Another unusual feature of the PS50B650 is its Content Library: a built-in stash of multimedia files including everything from recipes to children’s stories. You can remove and add stuff to this if you wish, again via the USB inputs, though the content you can add is effectively limited to what Samsung makes available on its website. Innovative though this feature is, I have to say I feel the same about it here as I did about it on the LE40B651; namely, that it’s fun for a first visit or two, but probably isn’t something you’ll feel compelled to go back to very often. Unless you can’t resist some of the recipes…
Turning to the picture technology inside the PS50B650, we find a 100Hz engine, Samsung’s DNIe video processing engine, an Edge Enhancer, a dynamic contrast system, a flesh tone adjustment, and a black tone booster. Plus the screen boasts Samsung’s Ultra Filter Bright Plus technology, a black-coated film added to the screen in order to minimise glare and reflections and boost perceived contrast. In fact, in typically optimistic fashion, Samsung declares the PS50B650 capable of a record-breaking contrast ratio of 3,000,000:1!
Most of the features listed above can have their status adjusted in the screen’s attractive onscreen menus, with one final interesting little tweak being a ‘Cell Light’ option that lets you adjust the core brightness output of the plasma cells in much the same way that some LCD TVs let you manually adjust the core output of their backlights.

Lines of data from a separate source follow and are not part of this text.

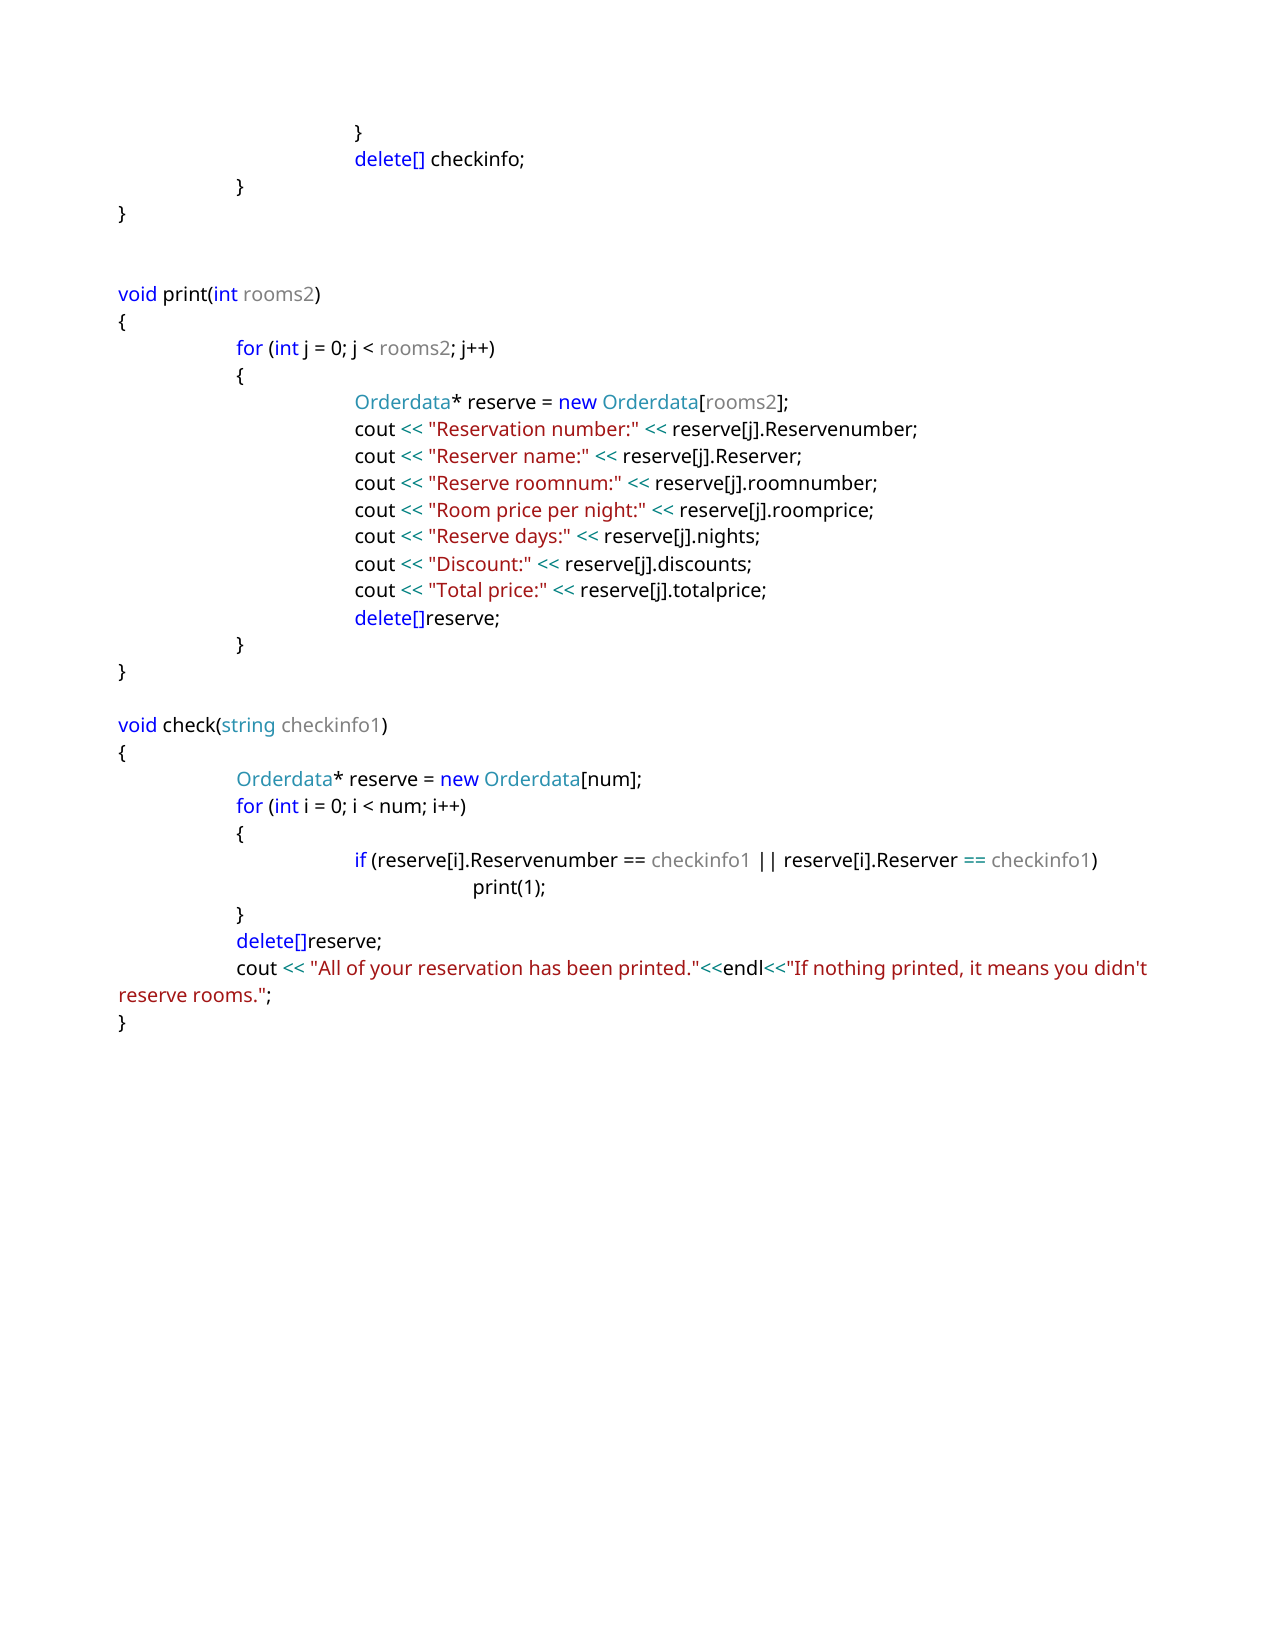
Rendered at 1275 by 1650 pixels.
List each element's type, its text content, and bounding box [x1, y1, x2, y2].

text } [118, 1008, 1157, 1035]
text delete[]reserve; [118, 604, 1157, 631]
text print(1); [118, 873, 1157, 901]
text } [118, 631, 1157, 658]
text } [118, 658, 1157, 685]
text for (int i = 0; i < num; i++) [118, 793, 1157, 819]
text cout << "Reserver name:" << reserve[j].Reserver; [118, 442, 1157, 469]
text } [118, 901, 1157, 927]
text cout << "Reservation number:" << reserve[j].Reservenumber; [118, 415, 1157, 442]
text cout << "Discount:" << reserve[j].discounts; [118, 550, 1157, 577]
text for (int j = 0; j < rooms2; j++) [118, 334, 1157, 361]
text } [118, 172, 1157, 199]
text cout << "Reserve roomnum:" << reserve[j].roomnumber; [118, 469, 1157, 496]
text void print(int rooms2) [118, 280, 1157, 307]
text { [118, 739, 1157, 766]
text { [118, 819, 1157, 847]
text { [118, 361, 1157, 388]
text { [118, 307, 1157, 334]
text cout << "Reserve days:" << reserve[j].nights; [118, 523, 1157, 550]
text cout << "All of your reservation has been printed."<<endl<<"If nothing printed, it means you didn't reserve rooms."; [118, 954, 1157, 1008]
text if (reserve[i].Reservenumber == checkinfo1 || reserve[i].Reserver == checkinfo1) [118, 847, 1157, 873]
text delete[] checkinfo; [118, 145, 1157, 172]
text cout << "Total price:" << reserve[j].totalprice; [118, 577, 1157, 604]
text } [118, 118, 1157, 145]
text delete[]reserve; [118, 927, 1157, 954]
text Orderdata* reserve = new Orderdata[num]; [118, 766, 1157, 793]
text cout << "Room price per night:" << reserve[j].roomprice; [118, 496, 1157, 523]
text Orderdata* reserve = new Orderdata[rooms2]; [118, 388, 1157, 415]
text void check(string checkinfo1) [118, 712, 1157, 739]
text } [118, 199, 1157, 226]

How good the PS50B650’s pictures are depends very much – more than I’m entirely comfortable with, in fact – on what you feed it. In other words, it’s another case of nice HD, shame about the standard def…
Not that anything actually looks much good if you stick with the ridiculous Dynamic image preset the TV ships with, mind you. This overcooks colour and contrast to such a ludicrous degree that absolutely everything looks gaudy and completely unnatural. Yeuch. Even the Standard setting makes colours look too strong.

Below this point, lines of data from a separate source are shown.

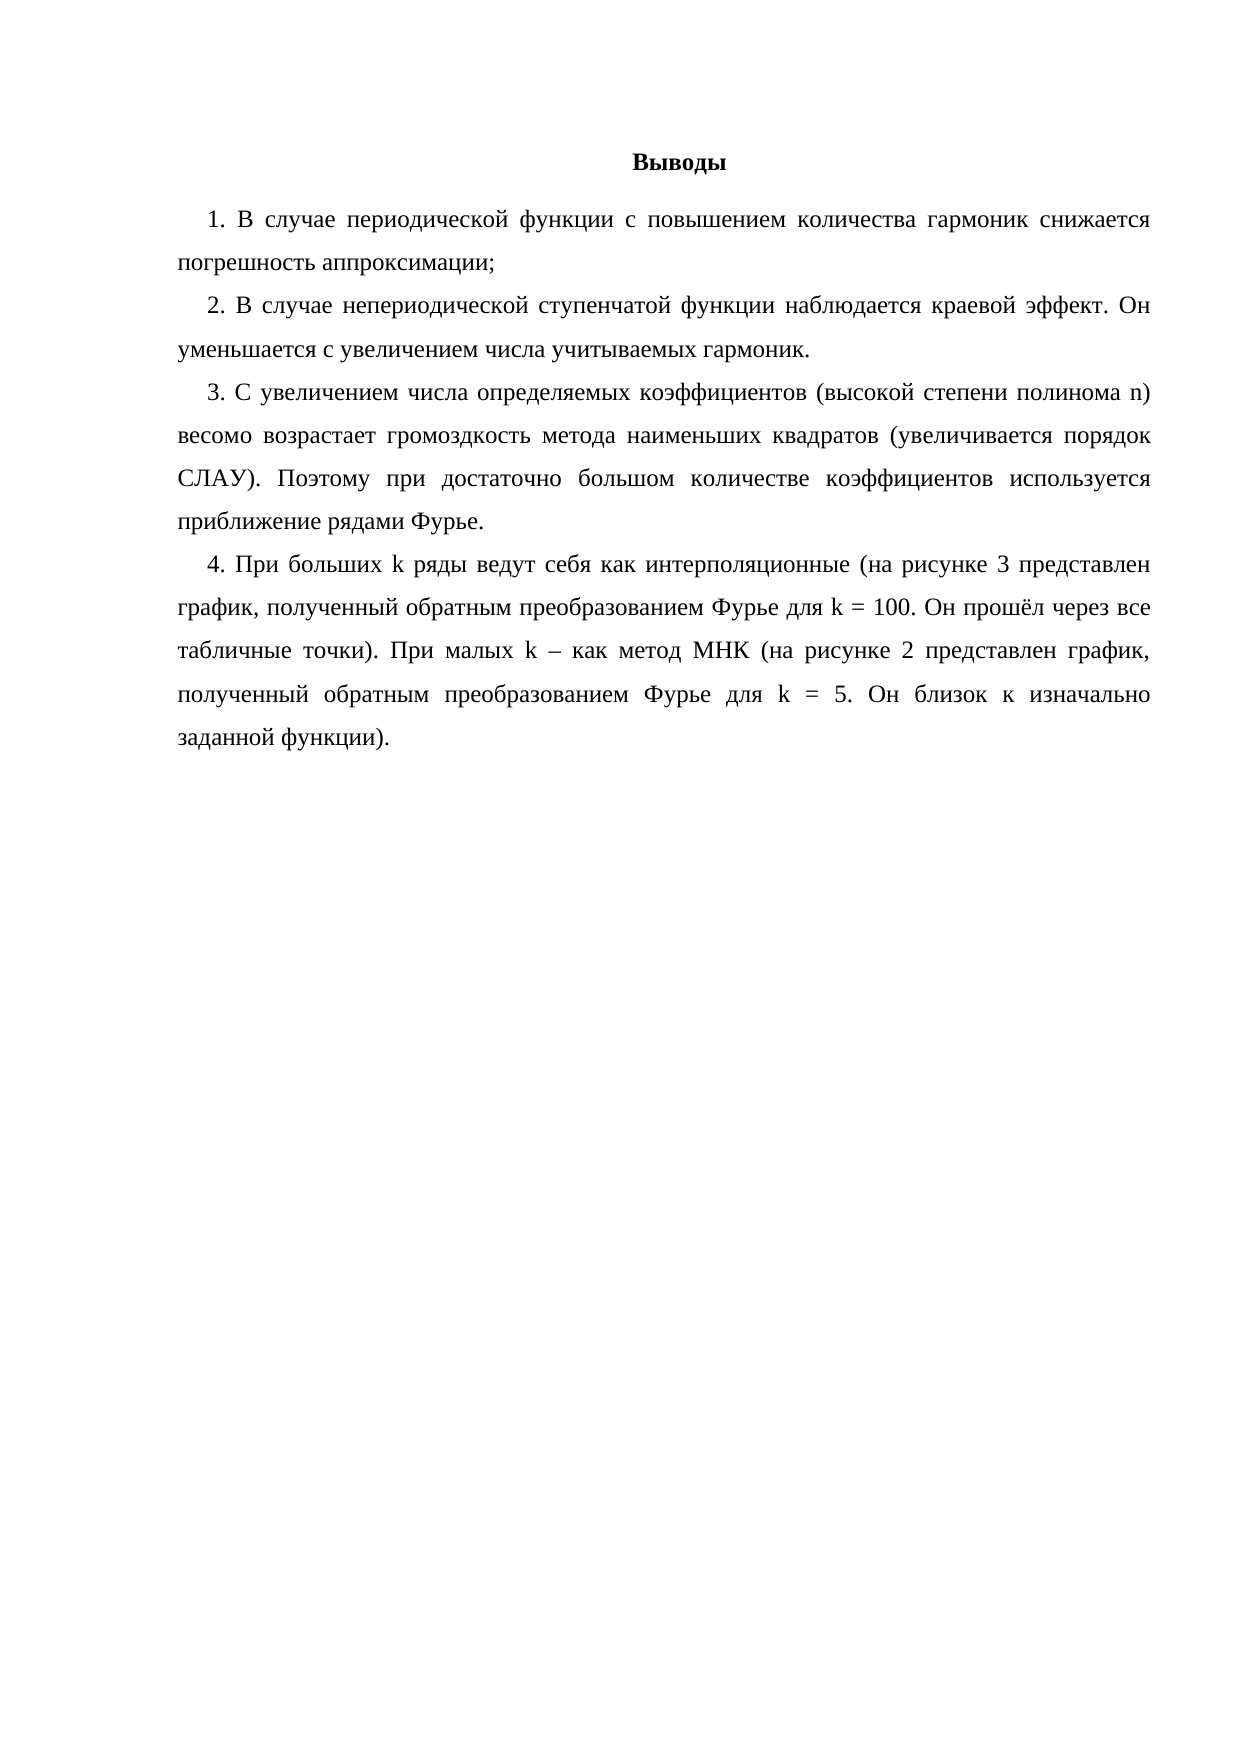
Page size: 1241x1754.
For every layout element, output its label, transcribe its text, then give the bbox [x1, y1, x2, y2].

text 1. В случае периодической функции с повышением количества гармоник снижается погрешность аппроксимации; [177, 204, 1152, 276]
text 2. В случае непериодической ступенчатой функции наблюдается краевой эффект. Он уменьшается с увеличением числа учитываемых гармоник. [177, 291, 1152, 362]
text 3. С увеличением числа определяемых коэффициентов (высокой степени полинома n) весомо возрастает громоздкость метода наименьших квадратов (увеличивается порядок СЛАУ). Поэтому при достаточно большом количестве коэффициентов используется приближение рядами Фурье. [177, 377, 1152, 535]
text 4. При больших k ряды ведут себя как интерполяционные (на рисунке 3 представлен график, полученный обратным преобразованием Фурье для k = 100. Он прошёл через все табличные точки). При малых k – как метод МНК (на рисунке 2 представлен график, полученный обратным преобразованием Фурье для k = 5. Он близок к изначально заданной функции). [177, 549, 1152, 751]
text Выводы [177, 147, 1152, 176]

Fortunately the Movie presets allow you to gain an almost instant improvement, though I’d still strongly recommend that you calibrate things yourself, as even the least knowledgeable of you should be able to work a clear improvement.

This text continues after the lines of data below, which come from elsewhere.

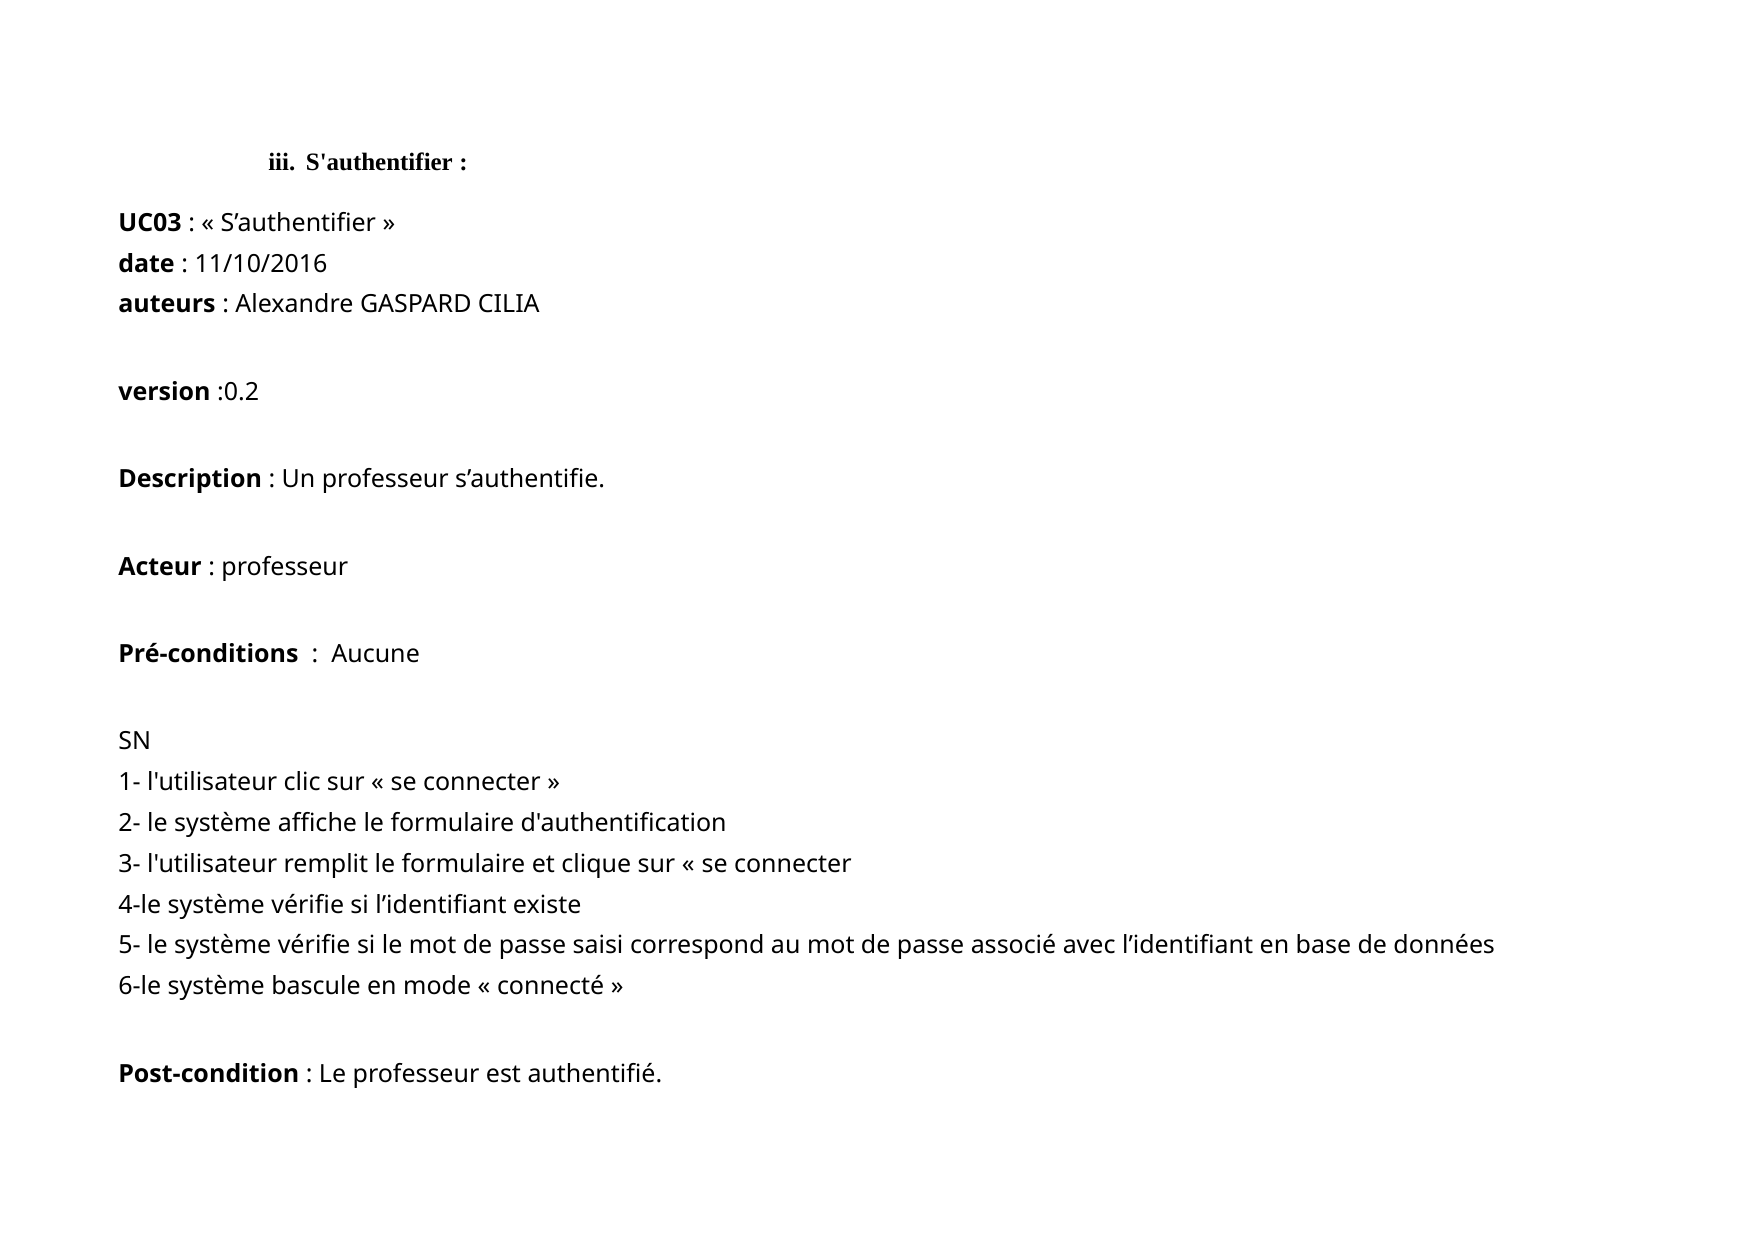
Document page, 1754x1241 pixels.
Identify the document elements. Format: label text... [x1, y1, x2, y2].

text Pré-conditions : Aucune [118, 636, 1636, 670]
text date : 11/10/2016 [118, 245, 1636, 279]
text version :0.2 [118, 373, 1636, 407]
text 5- le système vérifie si le mot de passe saisi correspond au mot de passe associé avec l’identifiant en base de données [118, 927, 1636, 961]
text SN [118, 723, 1636, 757]
text Acteur : professeur [118, 548, 1636, 582]
text UC03 : « S’authentifier » [118, 204, 1636, 238]
text 3- l'utilisateur remplit le formulaire et clique sur « se connecter [118, 846, 1636, 879]
text Post-condition : Le professeur est authentifié. [118, 1055, 1636, 1089]
text auteurs : Alexandre GASPARD CILIA [118, 286, 1636, 320]
text Description : Un professeur s’authentifie. [118, 461, 1636, 495]
text 4-le système vérifie si l’identifiant existe [118, 886, 1636, 920]
list S'authentifier : [268, 147, 1636, 176]
text 2- le système affiche le formulaire d'authentification [118, 805, 1636, 839]
text 6-le système bascule en mode « connecté » [118, 968, 1636, 1002]
text 1- l'utilisateur clic sur « se connecter » [118, 764, 1636, 798]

Anyway, getting back to what I was saying a couple of paragraphs ago, HD footage really does look very good indeed. Dark scenes, for instance, immediately reveal the PS50B650 to have a really excellent black level response, able to show the darkest of corners with only marginal signs of the grey clouding that still troubles most flat TVs. Though the fact that there’s any greyness at all obviously means it doesn’t reach the same black level profundity of Pioneer’s legendary KURO plasma TVs, in spite of its 3,000,000:1 contrast ratio claim.